Anemonefish breeders will tell you there are several times during development when larval mortality is highest. For reasons unknown, mortality tends to peak two days after hatching and during early metamorphosis (day seven to eight). After this, survival rates are usually fairly high. As for the percentage of hatch, larvae survival also varies between anemonefish species. The easiest species to raise to the post-larval stage are tomato anemonefish (Amphiprion frenatus), percula (A. percula) and ocellaris clownfish (A. ocellaris).
After metamorphosis is completed, and the young fish look like miniatures of the adults, they enter what is referred to as post-larval stage. At this point, the fish are relatively easy to raise. At an age of 15 to 20 days old, aggression can become a problem. Fighting can result in impeded growth rates, damaged mouths, fin abnormalities and death. The best way to reduce aggression problems is to keep the density of juvenile fish high enough to spread out agonistic encounters.

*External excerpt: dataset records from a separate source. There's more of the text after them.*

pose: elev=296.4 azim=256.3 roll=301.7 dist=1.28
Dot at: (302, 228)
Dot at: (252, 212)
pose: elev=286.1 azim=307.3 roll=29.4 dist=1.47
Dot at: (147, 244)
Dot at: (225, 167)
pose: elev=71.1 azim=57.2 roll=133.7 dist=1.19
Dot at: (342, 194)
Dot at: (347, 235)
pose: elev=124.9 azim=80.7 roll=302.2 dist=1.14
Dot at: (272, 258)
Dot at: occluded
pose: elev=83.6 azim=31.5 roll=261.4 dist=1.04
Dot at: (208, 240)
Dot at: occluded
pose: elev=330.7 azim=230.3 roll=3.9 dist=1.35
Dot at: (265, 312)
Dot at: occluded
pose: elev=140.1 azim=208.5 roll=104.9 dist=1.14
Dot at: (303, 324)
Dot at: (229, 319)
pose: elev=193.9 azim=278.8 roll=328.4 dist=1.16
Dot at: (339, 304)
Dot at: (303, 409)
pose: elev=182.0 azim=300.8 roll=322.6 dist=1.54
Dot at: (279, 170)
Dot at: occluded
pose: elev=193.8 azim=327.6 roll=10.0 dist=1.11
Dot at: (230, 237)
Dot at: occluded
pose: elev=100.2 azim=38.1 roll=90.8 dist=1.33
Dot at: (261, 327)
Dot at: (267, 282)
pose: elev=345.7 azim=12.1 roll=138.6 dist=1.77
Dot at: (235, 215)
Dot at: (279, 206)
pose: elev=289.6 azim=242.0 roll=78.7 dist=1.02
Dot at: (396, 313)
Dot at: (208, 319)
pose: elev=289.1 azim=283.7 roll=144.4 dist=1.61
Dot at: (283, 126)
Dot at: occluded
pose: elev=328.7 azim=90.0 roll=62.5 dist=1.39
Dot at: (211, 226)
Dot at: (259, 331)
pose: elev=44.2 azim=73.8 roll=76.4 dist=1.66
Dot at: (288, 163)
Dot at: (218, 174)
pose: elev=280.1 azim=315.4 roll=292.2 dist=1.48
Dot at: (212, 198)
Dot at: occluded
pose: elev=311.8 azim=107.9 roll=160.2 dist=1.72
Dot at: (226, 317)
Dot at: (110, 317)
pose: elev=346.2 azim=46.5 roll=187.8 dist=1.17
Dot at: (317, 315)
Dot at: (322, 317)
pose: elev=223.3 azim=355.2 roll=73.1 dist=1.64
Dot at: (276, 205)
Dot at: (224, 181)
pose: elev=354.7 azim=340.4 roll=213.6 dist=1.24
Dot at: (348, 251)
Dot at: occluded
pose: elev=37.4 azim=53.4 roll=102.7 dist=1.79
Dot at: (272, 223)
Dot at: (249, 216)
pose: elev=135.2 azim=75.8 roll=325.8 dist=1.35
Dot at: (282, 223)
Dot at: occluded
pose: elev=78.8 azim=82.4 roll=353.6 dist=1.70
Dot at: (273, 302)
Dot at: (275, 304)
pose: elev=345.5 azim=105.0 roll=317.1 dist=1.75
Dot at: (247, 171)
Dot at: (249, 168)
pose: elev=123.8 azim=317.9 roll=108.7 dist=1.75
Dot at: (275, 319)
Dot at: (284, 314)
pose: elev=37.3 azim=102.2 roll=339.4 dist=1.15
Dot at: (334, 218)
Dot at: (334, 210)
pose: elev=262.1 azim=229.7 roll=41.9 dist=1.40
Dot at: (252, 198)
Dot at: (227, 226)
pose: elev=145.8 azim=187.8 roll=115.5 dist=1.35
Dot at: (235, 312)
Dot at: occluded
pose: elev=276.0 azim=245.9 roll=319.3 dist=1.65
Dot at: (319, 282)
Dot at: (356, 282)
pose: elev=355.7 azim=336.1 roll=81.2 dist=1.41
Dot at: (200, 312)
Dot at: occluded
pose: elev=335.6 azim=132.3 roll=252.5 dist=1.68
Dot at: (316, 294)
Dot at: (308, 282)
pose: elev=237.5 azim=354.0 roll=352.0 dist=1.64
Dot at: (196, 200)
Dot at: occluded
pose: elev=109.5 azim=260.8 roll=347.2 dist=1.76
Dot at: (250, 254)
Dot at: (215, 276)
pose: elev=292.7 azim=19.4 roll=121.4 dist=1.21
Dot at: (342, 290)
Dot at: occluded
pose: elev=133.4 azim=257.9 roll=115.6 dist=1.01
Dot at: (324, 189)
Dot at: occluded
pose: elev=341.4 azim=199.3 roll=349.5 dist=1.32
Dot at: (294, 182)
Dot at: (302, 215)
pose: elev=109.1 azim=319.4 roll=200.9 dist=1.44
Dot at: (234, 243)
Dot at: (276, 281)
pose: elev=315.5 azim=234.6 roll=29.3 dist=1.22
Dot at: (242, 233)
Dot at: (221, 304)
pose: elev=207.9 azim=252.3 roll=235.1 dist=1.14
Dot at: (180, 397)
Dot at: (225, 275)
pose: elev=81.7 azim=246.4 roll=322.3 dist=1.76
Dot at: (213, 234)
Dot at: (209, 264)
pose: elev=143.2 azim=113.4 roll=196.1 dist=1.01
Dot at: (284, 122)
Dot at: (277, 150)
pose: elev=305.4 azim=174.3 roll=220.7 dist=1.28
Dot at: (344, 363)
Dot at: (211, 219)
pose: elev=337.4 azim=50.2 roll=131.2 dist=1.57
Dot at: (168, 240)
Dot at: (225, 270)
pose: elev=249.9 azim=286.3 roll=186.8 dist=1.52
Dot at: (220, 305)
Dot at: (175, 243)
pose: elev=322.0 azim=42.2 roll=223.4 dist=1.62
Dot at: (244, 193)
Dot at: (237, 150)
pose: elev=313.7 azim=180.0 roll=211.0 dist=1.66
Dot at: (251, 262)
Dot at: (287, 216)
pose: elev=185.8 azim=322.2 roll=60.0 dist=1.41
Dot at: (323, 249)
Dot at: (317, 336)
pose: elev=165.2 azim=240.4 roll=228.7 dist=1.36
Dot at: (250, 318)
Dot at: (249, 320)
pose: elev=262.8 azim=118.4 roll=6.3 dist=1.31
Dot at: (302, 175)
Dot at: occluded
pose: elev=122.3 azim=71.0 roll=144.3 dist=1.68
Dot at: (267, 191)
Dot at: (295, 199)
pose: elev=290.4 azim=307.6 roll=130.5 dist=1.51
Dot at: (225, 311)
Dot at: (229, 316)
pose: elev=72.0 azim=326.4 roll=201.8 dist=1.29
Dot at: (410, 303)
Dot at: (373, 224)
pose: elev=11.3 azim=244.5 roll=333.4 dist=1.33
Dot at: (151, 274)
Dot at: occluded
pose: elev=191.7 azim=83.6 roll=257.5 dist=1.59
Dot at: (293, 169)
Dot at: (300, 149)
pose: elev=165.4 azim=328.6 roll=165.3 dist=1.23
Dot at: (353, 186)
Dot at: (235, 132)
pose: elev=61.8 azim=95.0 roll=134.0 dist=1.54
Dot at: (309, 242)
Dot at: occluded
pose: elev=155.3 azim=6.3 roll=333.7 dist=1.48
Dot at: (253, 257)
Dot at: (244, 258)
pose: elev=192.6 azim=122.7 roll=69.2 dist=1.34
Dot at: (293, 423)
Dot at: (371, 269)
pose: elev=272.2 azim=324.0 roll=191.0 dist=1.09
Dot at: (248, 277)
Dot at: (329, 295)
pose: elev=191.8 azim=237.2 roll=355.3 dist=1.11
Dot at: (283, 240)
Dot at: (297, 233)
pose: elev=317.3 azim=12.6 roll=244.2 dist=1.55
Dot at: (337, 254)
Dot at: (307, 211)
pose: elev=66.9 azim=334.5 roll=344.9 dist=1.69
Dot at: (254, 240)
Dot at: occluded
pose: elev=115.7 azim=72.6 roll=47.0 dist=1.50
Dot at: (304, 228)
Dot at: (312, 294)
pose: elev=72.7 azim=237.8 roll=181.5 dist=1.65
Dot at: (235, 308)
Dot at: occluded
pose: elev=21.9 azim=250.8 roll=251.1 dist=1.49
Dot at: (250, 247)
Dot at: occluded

Hoff (1996) reports having fewer aggression problems when the stocking density was at seven to nine fish per gallon. If densities are too high, growth rates will slow down, and more aquarium management will be required. If they are too low, fighting will result (same as with African cichlids). If you can provide an optimal environment, the young fish typically reach saleable size in about four months, but this depends on the food intake, food quality and water quality. They will reach sexual maturity at between 9 to 15 months old.
That ends our anemonefish spawning and rearing primer. For those that want to delve deeper into the topic, I would recommend reading the books in the references list. For those who are serious about commercially raising these fishes, Frank Hoff’s information-packed book is a must. Another great source of information on anemonefish husbandry is the Breeders-Registry (www.breeders-registry.org). Best of luck in all your fish breeding endeavors!
Hoff, F.H. 1996. Conditioning, Spawning and Rearing of Fish with Emphasis on Marine Clownfishes. Aquaculture Consultants, Inc. Dade City, Florida. 212 pp.
Wilkens, J.D. 1998. Clownfishes. Microcosm, Shelburne, Vermont. 240 pp.
Wittenrich, M.L. 2008. The Complete Illustrated Breeder’s Guide to Marine Aquarium Fishes. T.F.H. Publications, Neptune City, New Jersey. 304 pp.